§ **Instructions for the task**:
In the records below, begin at the line containing "поставщики, — пояснил представитель Минэнерго" and end at the line containing "покупаете дорогую страховку"; quote every line in that span exactly, including both boundary lines, and no others.

§ **Data supplied**:
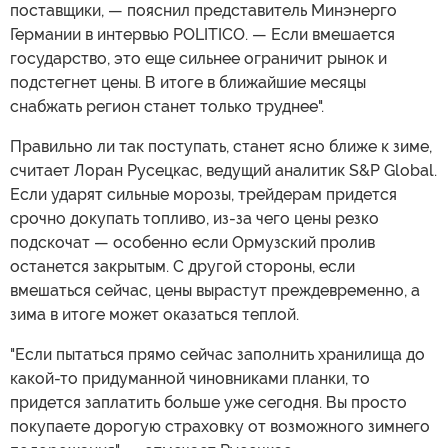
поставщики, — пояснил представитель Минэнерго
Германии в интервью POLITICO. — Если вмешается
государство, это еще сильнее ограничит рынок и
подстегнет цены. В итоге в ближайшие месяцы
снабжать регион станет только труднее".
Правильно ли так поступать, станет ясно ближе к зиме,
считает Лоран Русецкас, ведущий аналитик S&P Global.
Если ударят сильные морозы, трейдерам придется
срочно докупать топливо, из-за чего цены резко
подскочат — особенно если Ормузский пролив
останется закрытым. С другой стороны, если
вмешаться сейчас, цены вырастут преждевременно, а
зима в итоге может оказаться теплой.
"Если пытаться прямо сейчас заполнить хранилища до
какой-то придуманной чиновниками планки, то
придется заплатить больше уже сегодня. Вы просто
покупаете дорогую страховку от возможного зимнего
--
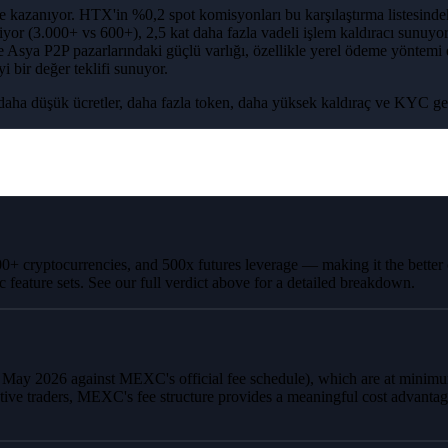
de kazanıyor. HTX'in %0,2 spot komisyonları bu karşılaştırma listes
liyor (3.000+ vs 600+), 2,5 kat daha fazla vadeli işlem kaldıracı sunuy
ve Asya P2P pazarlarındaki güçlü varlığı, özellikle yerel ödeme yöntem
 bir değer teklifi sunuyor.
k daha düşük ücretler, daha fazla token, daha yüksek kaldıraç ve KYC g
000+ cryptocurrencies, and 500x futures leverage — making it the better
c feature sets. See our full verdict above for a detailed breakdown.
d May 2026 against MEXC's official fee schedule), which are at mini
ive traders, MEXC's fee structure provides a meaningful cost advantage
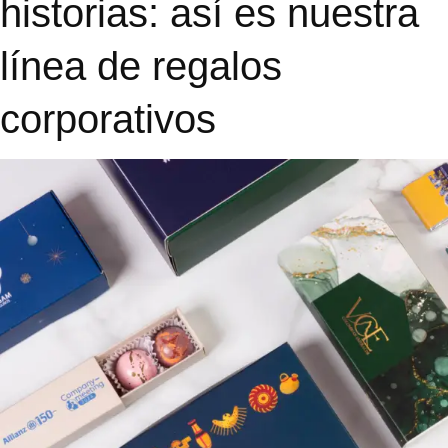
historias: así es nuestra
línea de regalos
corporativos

§ **Problem solution**:
поставщики, — пояснил представитель Минэнерго
Германии в интервью POLITICO. — Если вмешается
государство, это еще сильнее ограничит рынок и
подстегнет цены. В итоге в ближайшие месяцы
снабжать регион станет только труднее".
Правильно ли так поступать, станет ясно ближе к зиме,
считает Лоран Русецкас, ведущий аналитик S&P Global.
Если ударят сильные морозы, трейдерам придется
срочно докупать топливо, из-за чего цены резко
подскочат — особенно если Ормузский пролив
останется закрытым. С другой стороны, если
вмешаться сейчас, цены вырастут преждевременно, а
зима в итоге может оказаться теплой.
"Если пытаться прямо сейчас заполнить хранилища до
какой-то придуманной чиновниками планки, то
придется заплатить больше уже сегодня. Вы просто
покупаете дорогую страховку от возможного зимнего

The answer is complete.